Perhaps the most telling experiment is that anhydrobiotic cysts of crustaceans are packaged and sold to children. Often they are sold as “sea monkeys,” presented on packages with the females wearing pink bows in their sensory organs, and families of smiling crustaceans reclining in underwater living rooms (the wife wearing an apron, the husband smoking a pipe). At a toy store I once bought an envelope of Triops eggs (Desert Dan brand); the print on the back informed me that they would live twenty to seventy days, “unless, of course, they are eaten alive by their cannibal siblings.” The packaging read:
TRIOPS
From The Age Of
DINOSAURS
Watch
Their
AMAZING
AQUA-BATICS
They're
ALIVE!
Just Add Water
They Hatch In
24 HOURS
EVERYTHING YOU NEED TO GROW INSTANT PETS
I put them in a cup, and within twenty-four hours small objects could be seen scuttling across the bottom. No false advertising. I instantly had pets. And they were, indeed, from the age of the dinosaurs, as Desert Dan had professed. The aquabatics would come later as they began eating one another.

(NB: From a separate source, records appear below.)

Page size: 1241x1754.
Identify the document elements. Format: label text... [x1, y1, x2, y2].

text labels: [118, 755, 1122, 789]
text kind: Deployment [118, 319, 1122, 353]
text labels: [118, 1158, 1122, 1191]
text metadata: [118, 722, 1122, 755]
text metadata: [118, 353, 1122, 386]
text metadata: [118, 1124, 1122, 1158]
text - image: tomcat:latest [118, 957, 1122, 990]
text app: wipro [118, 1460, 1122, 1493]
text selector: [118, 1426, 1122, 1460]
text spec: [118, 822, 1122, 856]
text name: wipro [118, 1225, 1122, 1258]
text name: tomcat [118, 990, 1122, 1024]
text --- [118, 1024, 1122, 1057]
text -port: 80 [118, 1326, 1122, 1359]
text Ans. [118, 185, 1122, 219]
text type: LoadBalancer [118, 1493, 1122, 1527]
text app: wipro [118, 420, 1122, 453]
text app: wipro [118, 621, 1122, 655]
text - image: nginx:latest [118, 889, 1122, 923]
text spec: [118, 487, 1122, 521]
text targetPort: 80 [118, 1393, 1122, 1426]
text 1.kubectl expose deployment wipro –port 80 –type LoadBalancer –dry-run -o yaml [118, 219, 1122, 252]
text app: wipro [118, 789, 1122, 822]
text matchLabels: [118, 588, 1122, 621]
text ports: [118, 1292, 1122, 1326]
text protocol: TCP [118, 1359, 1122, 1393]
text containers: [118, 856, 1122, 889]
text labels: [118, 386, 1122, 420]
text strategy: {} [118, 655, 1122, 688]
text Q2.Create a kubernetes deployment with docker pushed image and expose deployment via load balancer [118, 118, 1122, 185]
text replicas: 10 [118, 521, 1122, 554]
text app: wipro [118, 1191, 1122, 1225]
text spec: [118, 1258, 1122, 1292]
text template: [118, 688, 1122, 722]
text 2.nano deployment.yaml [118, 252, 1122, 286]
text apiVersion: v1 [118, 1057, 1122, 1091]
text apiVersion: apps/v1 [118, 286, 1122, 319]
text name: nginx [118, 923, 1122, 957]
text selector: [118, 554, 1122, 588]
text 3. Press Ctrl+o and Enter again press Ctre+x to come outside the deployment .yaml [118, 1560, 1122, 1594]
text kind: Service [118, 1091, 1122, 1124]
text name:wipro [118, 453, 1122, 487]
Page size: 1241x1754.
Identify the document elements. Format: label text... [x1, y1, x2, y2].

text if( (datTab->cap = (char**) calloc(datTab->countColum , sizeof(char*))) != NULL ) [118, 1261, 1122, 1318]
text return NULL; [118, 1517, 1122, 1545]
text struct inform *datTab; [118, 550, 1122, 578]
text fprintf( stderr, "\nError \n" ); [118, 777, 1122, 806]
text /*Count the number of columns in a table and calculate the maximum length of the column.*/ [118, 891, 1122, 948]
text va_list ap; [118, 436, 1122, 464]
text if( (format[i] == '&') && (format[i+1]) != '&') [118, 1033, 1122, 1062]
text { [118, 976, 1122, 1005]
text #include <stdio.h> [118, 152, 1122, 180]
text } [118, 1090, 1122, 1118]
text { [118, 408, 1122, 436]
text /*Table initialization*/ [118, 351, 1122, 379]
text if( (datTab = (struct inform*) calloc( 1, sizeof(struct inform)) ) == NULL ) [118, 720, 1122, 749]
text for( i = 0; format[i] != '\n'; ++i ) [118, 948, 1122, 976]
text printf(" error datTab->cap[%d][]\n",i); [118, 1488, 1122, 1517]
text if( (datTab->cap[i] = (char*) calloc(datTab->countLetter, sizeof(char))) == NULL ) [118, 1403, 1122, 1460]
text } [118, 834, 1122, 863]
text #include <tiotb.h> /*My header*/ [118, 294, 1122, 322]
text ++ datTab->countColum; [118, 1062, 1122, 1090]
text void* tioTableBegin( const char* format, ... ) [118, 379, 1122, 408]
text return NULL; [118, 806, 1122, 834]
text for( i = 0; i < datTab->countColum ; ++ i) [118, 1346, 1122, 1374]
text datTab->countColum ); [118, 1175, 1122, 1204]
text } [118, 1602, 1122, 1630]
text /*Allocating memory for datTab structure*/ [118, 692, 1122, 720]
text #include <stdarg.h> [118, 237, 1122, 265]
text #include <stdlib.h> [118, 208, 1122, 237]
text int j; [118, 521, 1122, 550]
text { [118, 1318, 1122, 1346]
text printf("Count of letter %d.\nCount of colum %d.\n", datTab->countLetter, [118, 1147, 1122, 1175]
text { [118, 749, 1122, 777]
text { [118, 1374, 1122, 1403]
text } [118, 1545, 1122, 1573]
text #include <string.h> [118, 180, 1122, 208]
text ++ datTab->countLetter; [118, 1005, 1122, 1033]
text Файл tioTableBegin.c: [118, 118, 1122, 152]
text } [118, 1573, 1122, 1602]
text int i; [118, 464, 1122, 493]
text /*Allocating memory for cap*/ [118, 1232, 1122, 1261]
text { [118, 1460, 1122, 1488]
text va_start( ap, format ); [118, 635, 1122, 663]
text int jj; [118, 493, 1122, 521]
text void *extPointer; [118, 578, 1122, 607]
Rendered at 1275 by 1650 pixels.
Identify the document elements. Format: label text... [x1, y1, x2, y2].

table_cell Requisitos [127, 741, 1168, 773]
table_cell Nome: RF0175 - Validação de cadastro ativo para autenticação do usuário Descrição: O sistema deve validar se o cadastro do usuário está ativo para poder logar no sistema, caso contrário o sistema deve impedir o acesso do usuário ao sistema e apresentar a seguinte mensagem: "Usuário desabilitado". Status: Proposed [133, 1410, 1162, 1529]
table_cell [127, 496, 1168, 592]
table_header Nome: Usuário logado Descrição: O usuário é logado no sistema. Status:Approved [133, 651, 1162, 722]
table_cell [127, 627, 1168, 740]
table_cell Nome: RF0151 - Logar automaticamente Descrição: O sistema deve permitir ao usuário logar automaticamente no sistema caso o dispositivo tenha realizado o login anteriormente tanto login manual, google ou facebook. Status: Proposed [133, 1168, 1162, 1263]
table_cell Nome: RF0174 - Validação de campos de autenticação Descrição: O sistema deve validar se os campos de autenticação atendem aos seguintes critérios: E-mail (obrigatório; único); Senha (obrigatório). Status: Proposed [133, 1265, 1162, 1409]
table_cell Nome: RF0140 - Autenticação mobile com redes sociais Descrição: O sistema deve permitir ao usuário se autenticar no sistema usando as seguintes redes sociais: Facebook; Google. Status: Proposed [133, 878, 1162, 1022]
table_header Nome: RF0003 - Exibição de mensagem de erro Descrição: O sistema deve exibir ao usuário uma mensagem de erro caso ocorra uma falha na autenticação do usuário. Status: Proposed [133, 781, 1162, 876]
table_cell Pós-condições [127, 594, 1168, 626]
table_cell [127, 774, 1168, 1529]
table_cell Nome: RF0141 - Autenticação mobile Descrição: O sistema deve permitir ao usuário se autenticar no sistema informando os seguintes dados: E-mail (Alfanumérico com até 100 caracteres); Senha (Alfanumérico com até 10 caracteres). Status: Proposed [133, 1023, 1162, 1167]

What truly separates these dehydrated organisms from every other living thing is that they have no metabolism. Even scientists who contend that all life requires a metabolism admit that anhydrobiotes must exist at the minutest fraction of the speed of normally metabolizing specimens. If this were a human, the heart would beat three times every year. But there does not appear to be even a slow heartbeat in anhydrobiotes. Using radiochemical assay, researchers have not been able to detect enzyme activity in any “live” organisms below 8 percent water content by body weight. There appear to be no working parts in these organisms: they are as dead as rocks. If a Mars lander were to be given a scoop of dust from a dry water hole and allowed to run all of the spores and shrimp eggs and desiccated adults of various species through its battery of life-finding tests, it would conclude that no life was ever present.